Mullens: It's a small number of students who misuse substances and a small number of students that develop problems with their use. But what we find is when we ask people later, when they get into recovery, when did their use become out of control, and a lot of times they'll cite during their college years. And then you know, we have various events that are promoted, even kind of after hours, educational events are promoted using substance oriented language. There was a series that I attended a couple of years ago. Not only was it held in a bar, it was called the “absinthe-minded professor.” I think that, culturally, there are a lot of things that need to be looked at with much more sensitivity, and to look at this in terms of discrimination, inclusion and equity. Because people in recovery deserve to be able to have a safe environment to pursue their educational goals.

Leffler: Despite these challenges, what is the value of attending college for those in recovery? And what is the value to universities to support and retain these students?

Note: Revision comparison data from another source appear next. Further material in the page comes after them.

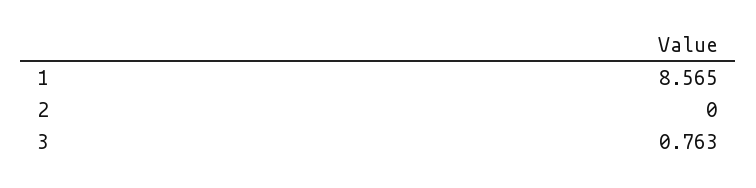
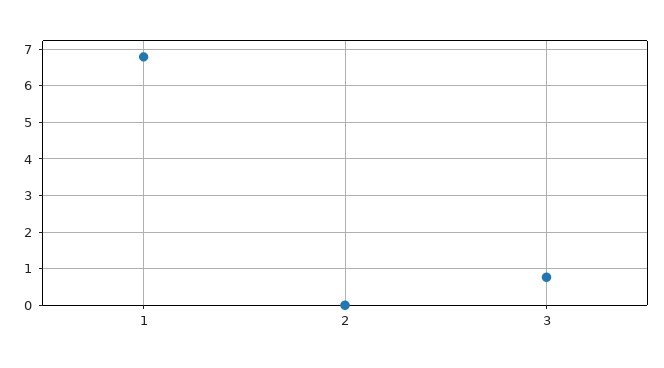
  {
-   "1": 8.565,
+   "1": 6.8,
    "2": 0,
    "3": 0.763
  }

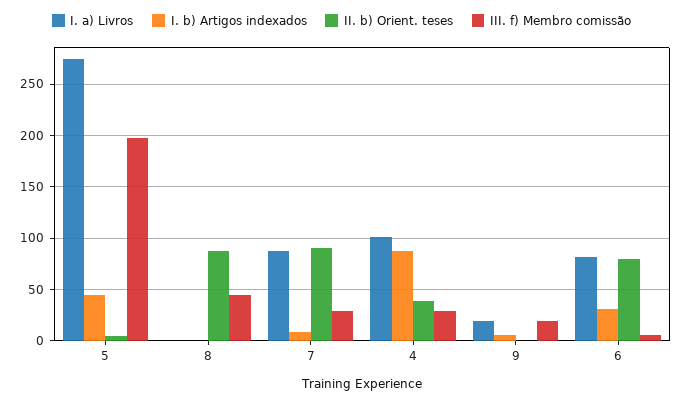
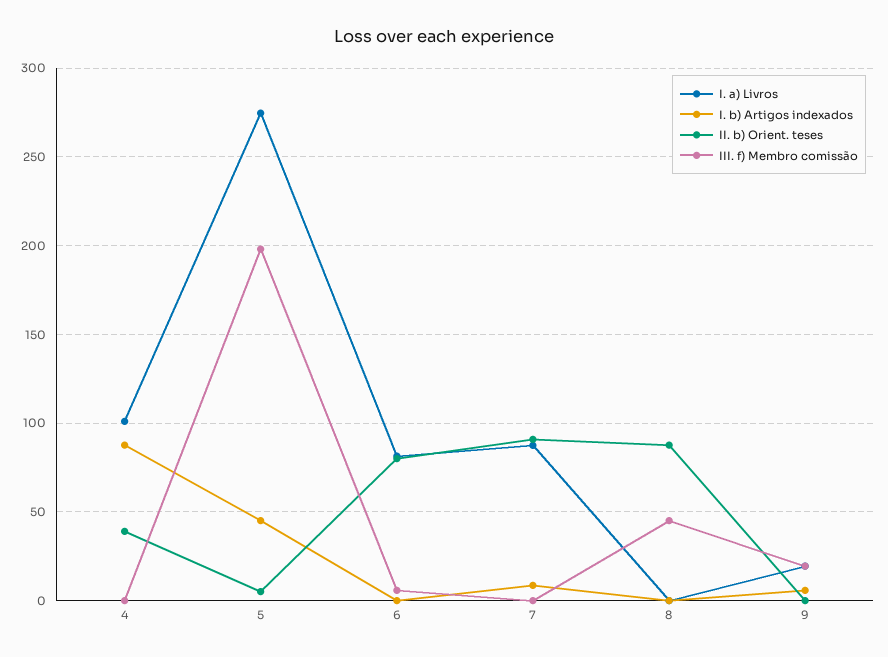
  {
    "I. a) Livros": {
      "5": 275,
      "8": 0,
      "7": 85,
      "4": 100,
      "9": 20,
      "6": 80
    },
    "I. b) Artigos indexados": {
      "5": 45,
      "8": 0,
      "7": 10,
      "4": 90,
      "9": 5,
-     "6": 30
+     "6": 0
    },
    "II. b) Orient. teses": {
      "5": 5,
      "8": 90,
      "7": 90,
      "4": 40,
      "9": 0,
      "6": 80
    },
    "III. f) Membro comissão": {
      "5": 200,
      "8": 45,
-     "7": 30,
+     "7": 0,
-     "4": 30,
+     "4": 0,
      "9": 20,
      "6": 5
    }
  }

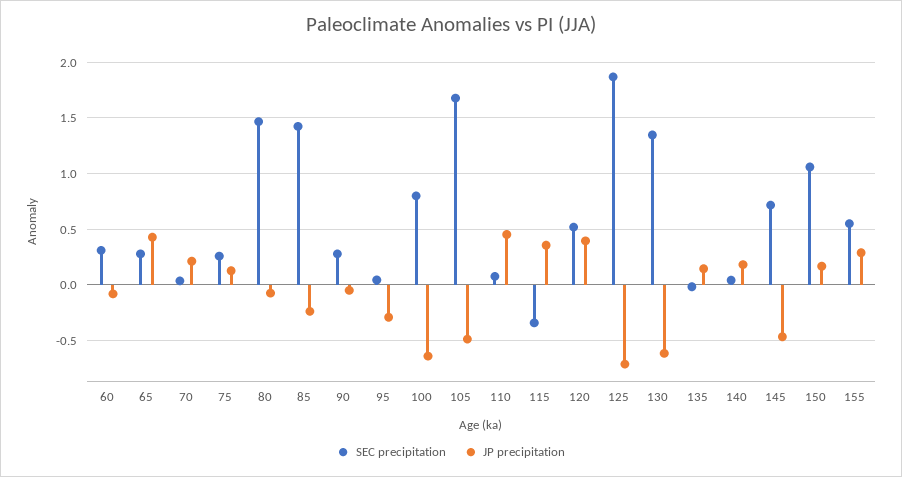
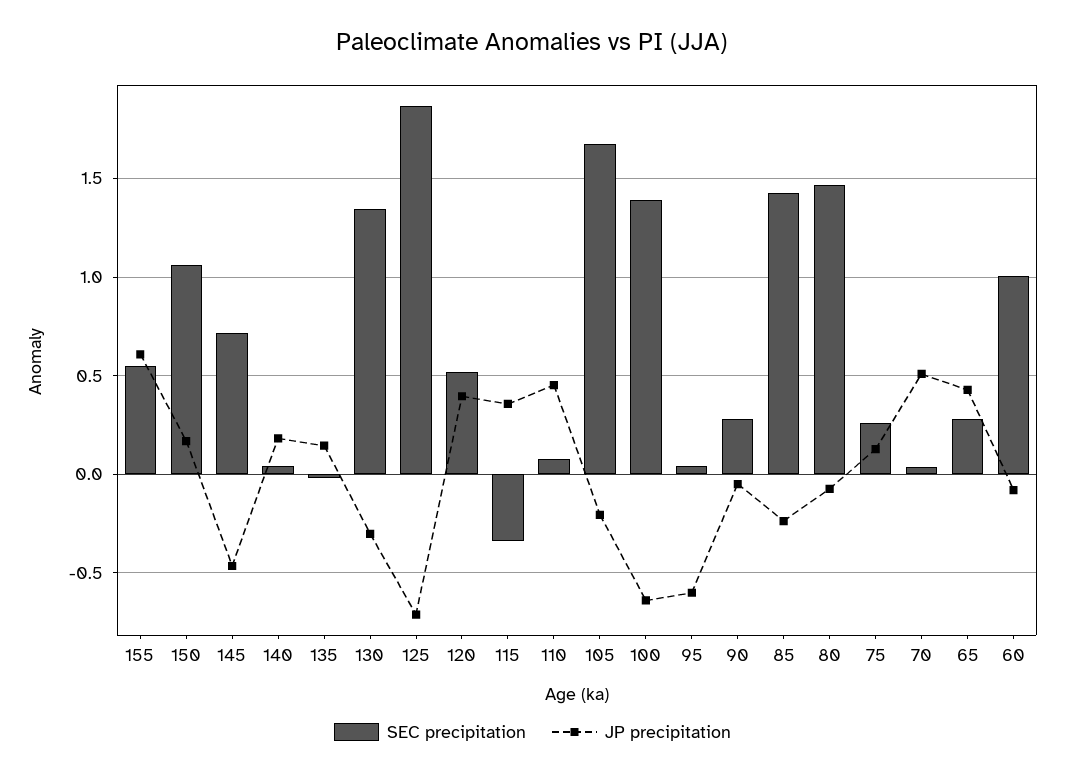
  {
    "SEC precipitation": {
-     "60": 0.3,
+     "60": 1,
      "65": 0.3,
      "70": 0.05,
      "75": 0.25,
      "80": 1.45,
      "85": 1.4,
      "90": 0.3,
      "95": 0.05,
-     "100": 0.8,
+     "100": 1.4,
      "105": 1.7,
      "110": 0.1,
      "115": -0.35,
      "120": 0.5,
      "125": 1.85,
      "130": 1.35,
      "135": 0,
      "140": 0.05,
      "145": 0.7,
      "150": 1.05,
      "155": 0.55
    },
    "JP precipitation": {
      "60": -0.1,
      "65": 0.45,
-     "70": 0.2,
+     "70": 0.5,
      "75": 0.15,
      "80": -0.05,
      "85": -0.25,
      "90": -0.05,
-     "95": -0.3,
+     "95": -0.6,
      "100": -0.65,
-     "105": -0.5,
+     "105": -0.2,
      "110": 0.45,
      "115": 0.35,
      "120": 0.4,
      "125": -0.7,
-     "130": -0.6,
+     "130": -0.3,
      "135": 0.15,
      "140": 0.2,
      "145": -0.45,
      "150": 0.15,
-     "155": 0.3
+     "155": 0.6
    }
  }

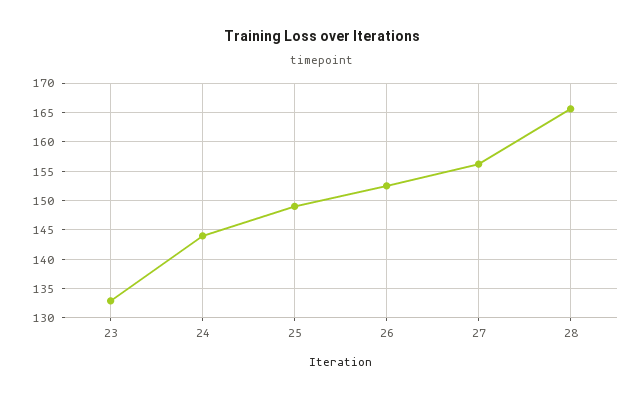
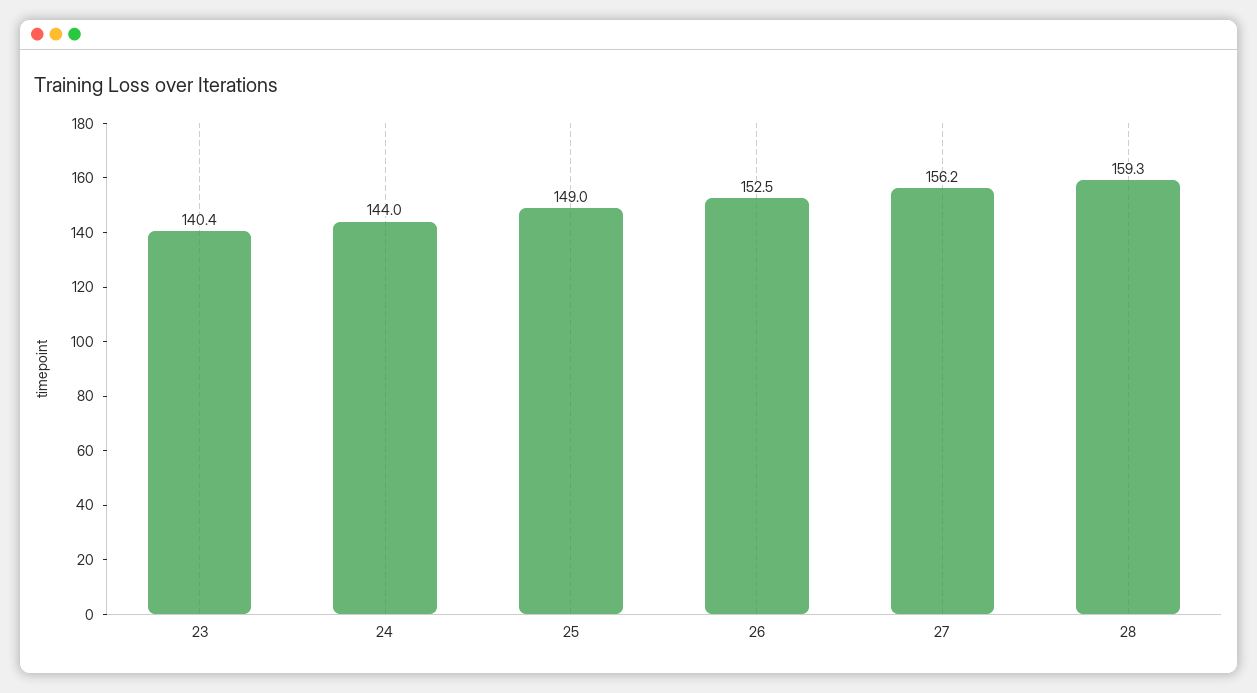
  {
-   "23": 132.5,
+   "23": 140.4,
    "24": 144,
    "25": 149,
    "26": 152.5,
    "27": 156.2,
-   "28": 165
+   "28": 159.3
  }

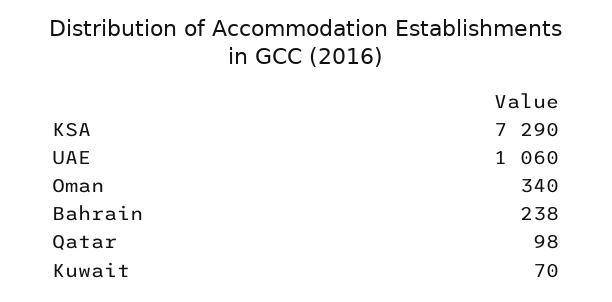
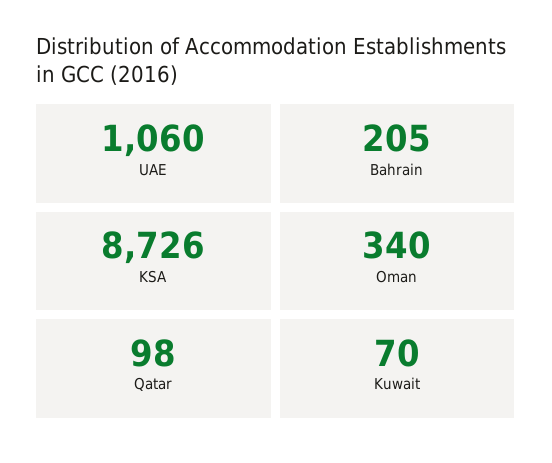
  {
-   "KSA": 7290,
+   "KSA": 8726,
    "UAE": 1060,
    "Oman": 340,
-   "Bahrain": 238,
+   "Bahrain": 205,
    "Qatar": 98,
    "Kuwait": 70
  }

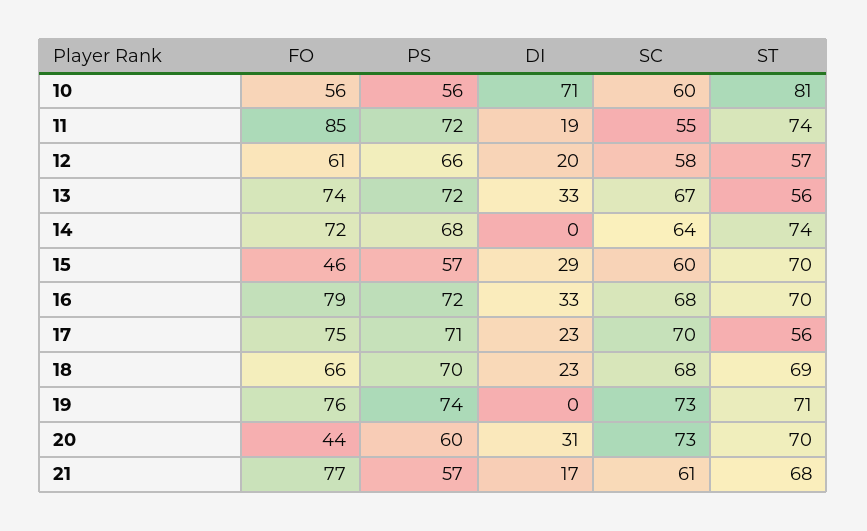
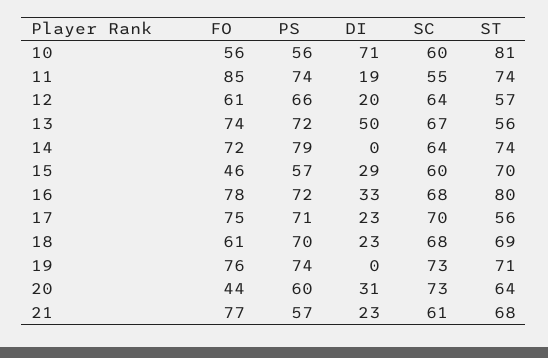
  {
    "FO": {
      "10": 56,
      "11": 85,
      "12": 61,
      "13": 74,
      "14": 72,
      "15": 46,
-     "16": 79,
+     "16": 78,
      "17": 75,
-     "18": 66,
+     "18": 61,
      "19": 76,
      "20": 44,
      "21": 77
    },
    "PS": {
      "10": 56,
-     "11": 72,
+     "11": 74,
      "12": 66,
      "13": 72,
-     "14": 68,
+     "14": 79,
      "15": 57,
      "16": 72,
      "17": 71,
      "18": 70,
      "19": 74,
      "20": 60,
      "21": 57
    },
    "DI": {
      "10": 71,
      "11": 19,
      "12": 20,
-     "13": 33,
+     "13": 50,
      "14": 0,
      "15": 29,
      "16": 33,
      "17": 23,
      "18": 23,
      "19": 0,
      "20": 31,
-     "21": 17
+     "21": 23
    },
    "SC": {
      "10": 60,
      "11": 55,
-     "12": 58,
+     "12": 64,
      "13": 67,
      "14": 64,
      "15": 60,
      "16": 68,
      "17": 70,
      "18": 68,
      "19": 73,
      "20": 73,
      "21": 61
    },
    "ST": {
      "10": 81,
      "11": 74,
      "12": 57,
      "13": 56,
      "14": 74,
      "15": 70,
-     "16": 70,
+     "16": 80,
      "17": 56,
      "18": 69,
      "19": 71,
-     "20": 70,
+     "20": 64,
      "21": 68
    }
  }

Mullens: For colleges that have a CRP, the students that participate in those collegiate recovery programs have higher retention rates, have higher graduation rates, and have higher grade point averages. So those are some benefits, both to the school and to the individual. I think another benefit to the school is the environment is much richer and more reflective of society in general. So it's really a tremendous benefit to the school. If you asked an administrator what their ideal student would be, they're probably going to say somebody who has a high grade point average, and somebody who's gonna stay and complete school. And what we know from the research, that describes these students.